:: TASK SET ::
[1] In the profile of cricketer Arnold Townsend, who is listed as his relation?
[2] Continue the Arnold Townsend profile from where it stops.

:: TEXT SEGMENT ::

Arnold Townsend

Personal information
- Full name: Arnold Frederick Townsend
- Born: 29 March 1912 Long Eaton, Derbyshire, England
- Died: 27 February 1994 (aged 81) Derby, England
- Batting: Right-handed
- Relations: Leslie Townsend (brother)

Domestic team information
- 1934–1950: Derbyshire
- FC debut: 29 August 1934 Derbyshire v Leicestershire
- Last FC: 28 June 1950 Derbyshire v Yorkshire

Career statistics
| Competition | First-class |
| Matches | 117 |
| Runs scored | 4,327 |
| Batting average | 23.13 |
| 100s/50s | 5/19 |
| Top score | 142* |
| Balls bowled | 66 |
| Wickets | 0 |
| Bowling average | – |
| 5 wickets in innings | – |
| 10 wickets in match | – |
| Best bowling | – |
| Catches/stumpings | 30/– |
- Source: CricketArchive, 29 June 2010

= Arnold Townsend =

English cricketer

Arnold Frederick Townsend (29 March 1912 – 27 February 1994) was an English cricketer who played for Derbyshire from 1934 to 1950.

:: SUPPLIED INFORMATION ::

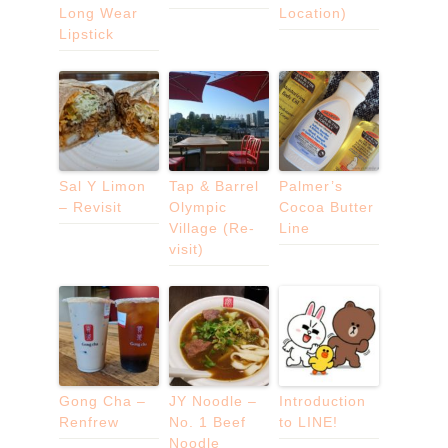
Long Wear
Location)
Lipstick
Sal Y Limon
Tap & Barrel
Palmer’s
– Revisit
Olympic
Cocoa Butter
Village (Re-
Line
visit)
Gong Cha –
JY Noodle –
Introduction
Renfrew
No. 1 Beef
to LINE!
Noodle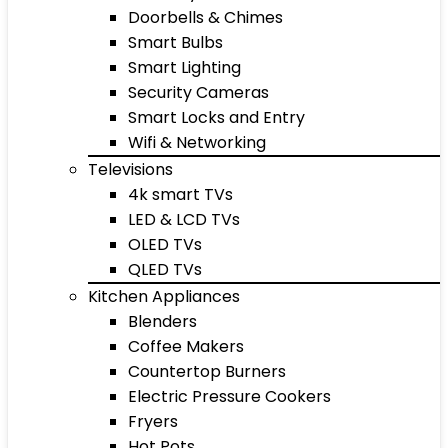
Doorbells & Chimes
Smart Bulbs
Smart Lighting
Security Cameras
Smart Locks and Entry
Wifi & Networking
Televisions
4k smart TVs
LED & LCD TVs
OLED TVs
QLED TVs
Kitchen Appliances
Blenders
Coffee Makers
Countertop Burners
Electric Pressure Cookers
Fryers
Hot Pots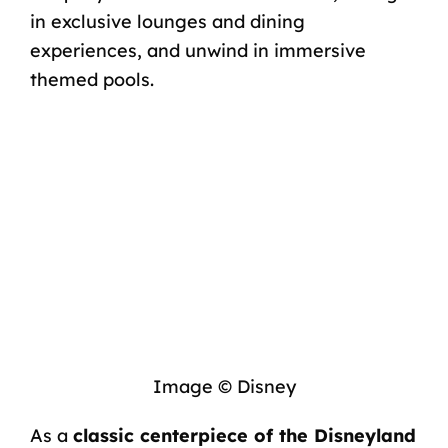
in exclusive lounges and dining
experiences, and unwind in immersive
themed pools.
Image © Disney
As a
classic centerpiece of the Disneyland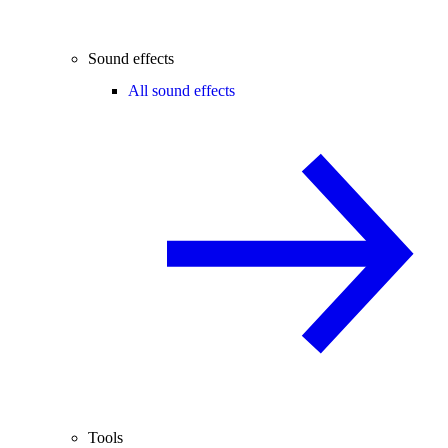
Sound effects
All sound effects
Tools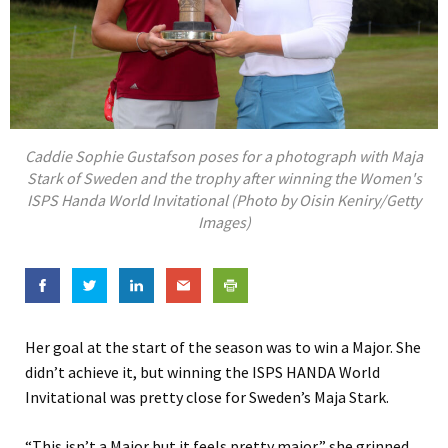
Caddie Sophie Gustafson poses for a photograph with Maja
Stark of Sweden and the trophy after winning the Women's
ISPS Handa World Invitational (Photo by Oisin Keniry/Getty
Images)
Her goal at the start of the season was to win a Major. She
didn’t achieve it, but winning the ISPS HANDA World
Invitational was pretty close for Sweden’s Maja Stark.
“This isn’t a Major but it feels pretty major,” she grinned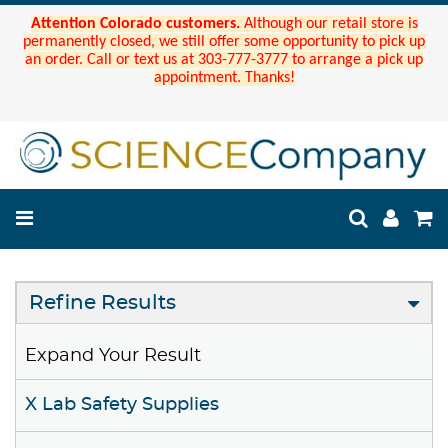
Attention Colorado customers.
Although our retail store is
permanently closed, we still offer some opportunity to pick up
an order. Call or text us at 303-777-3777 to arrange a pick up
appointment. Thanks!
Refine Results
Expand Your Result
X Lab Safety Supplies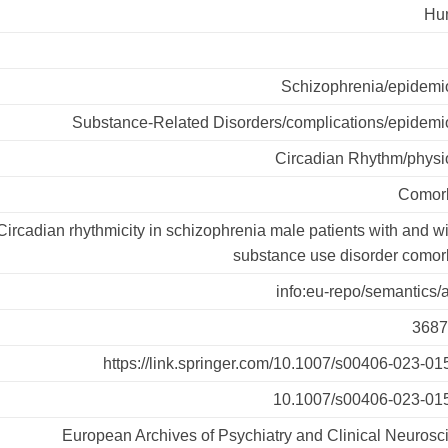
Hu
Schizophrenia/epidemi
Substance-Related Disorders/complications/epidemi
Circadian Rhythm/physi
Comorb
Circadian rhythmicity in schizophrenia male patients with and w
substance use disorder comorb
info:eu-repo/semantics/a
3687
https://link.springer.com/10.1007/s00406-023-01
10.1007/s00406-023-01
European Archives of Psychiatry and Clinical Neurosc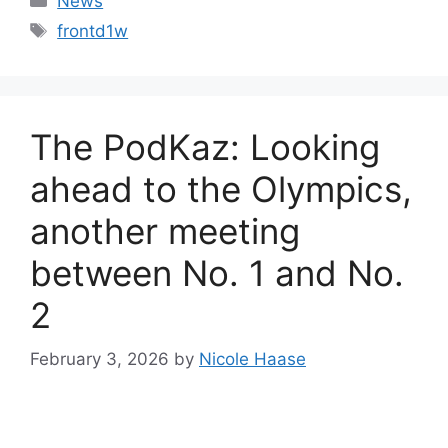
News
Tags
frontd1w
The PodKaz: Looking
ahead to the Olympics,
another meeting
between No. 1 and No.
2
February 3, 2026
by
Nicole Haase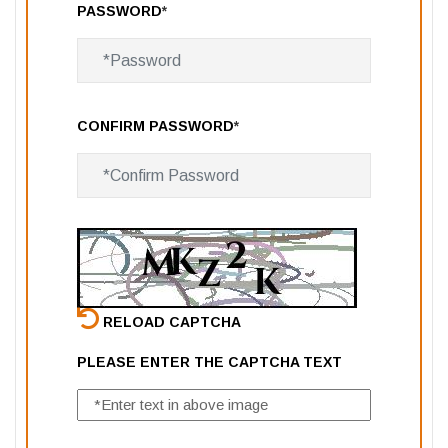
PASSWORD
*
CONFIRM PASSWORD
*
RELOAD CAPTCHA
PLEASE ENTER THE CAPTCHA TEXT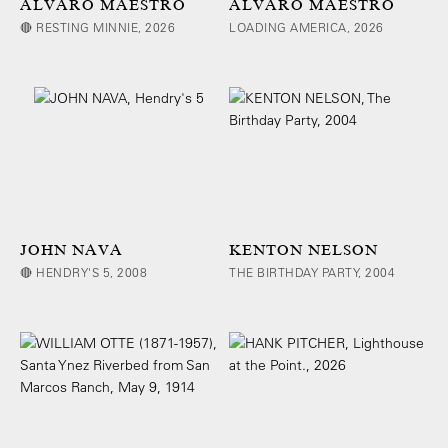
ALVARO MAESTRO
ALVARO MAESTRO
🔴 RESTING MINNIE, 2026
LOADING AMERICA, 2026
JOHN NAVA
KENTON NELSON
🔴 HENDRY'S 5, 2008
THE BIRTHDAY PARTY, 2004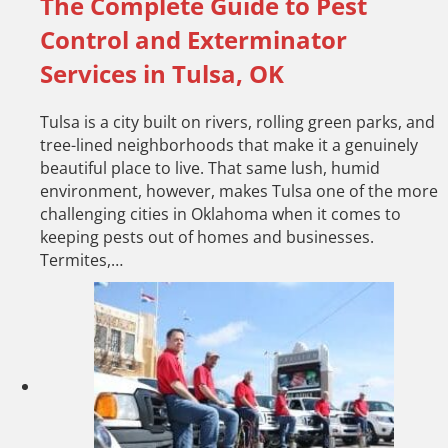
The Complete Guide to Pest
Control and Exterminator
Services in Tulsa, OK
Tulsa is a city built on rivers, rolling green parks, and
tree-lined neighborhoods that make it a genuinely
beautiful place to live. That same lush, humid
environment, however, makes Tulsa one of the more
challenging cities in Oklahoma when it comes to
keeping pests out of homes and businesses.
Termites,…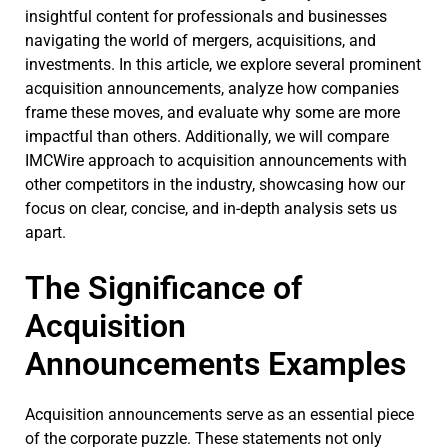
insightful content for professionals and businesses
navigating the world of mergers, acquisitions, and
investments. In this article, we explore several prominent
acquisition announcements, analyze how companies
frame these moves, and evaluate why some are more
impactful than others. Additionally, we will compare
IMCWire approach to acquisition announcements with
other competitors in the industry, showcasing how our
focus on clear, concise, and in-depth analysis sets us
apart.
The Significance of
Acquisition
Announcements Examples
Acquisition announcements serve as an essential piece
of the corporate puzzle. These statements not only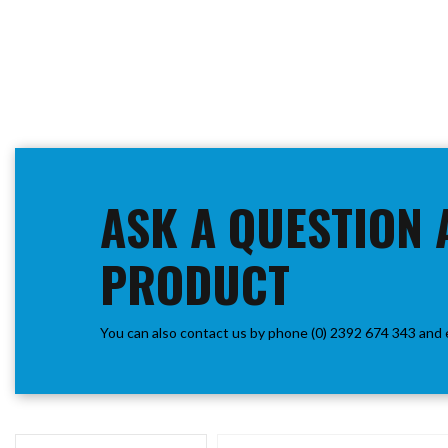
ASK A QUESTION 
PRODUCT
You can also contact us by phone (0) 2392 674 343 and 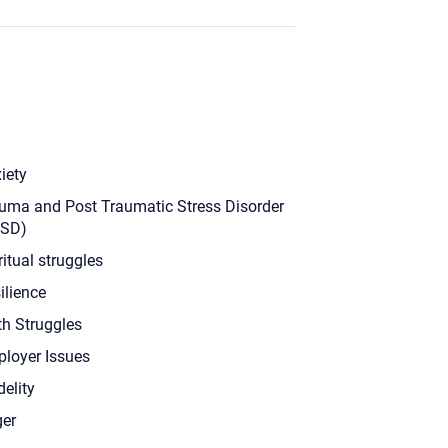
iety
uma and Post Traumatic Stress Disorder
TSD)
ritual struggles
ilience
th Struggles
loyer Issues
delity
er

:: ANSWERS FOR THE EXERCISE ::
[1] Leslie Townsend, his brother.

[2]
==Career==
Townsend was born in Long Eaton, Derbyshire. He played his debut game for Derbyshire against Leicestershire in August 1934, which was his only game in the 1934 season when he scored 7 and 0. He played six games in the 1935 season without distinction, often being denied the chance to play a second innings and during Derbyshire's Championship-winning 1936 season he played only twice. He appeared in three games in the 1937 season but in the 1938 season came to the fore playing more matches and hitting two half-centuries. In the 1939 season he played a fuller season and made his top score of 142 not out against Somerset.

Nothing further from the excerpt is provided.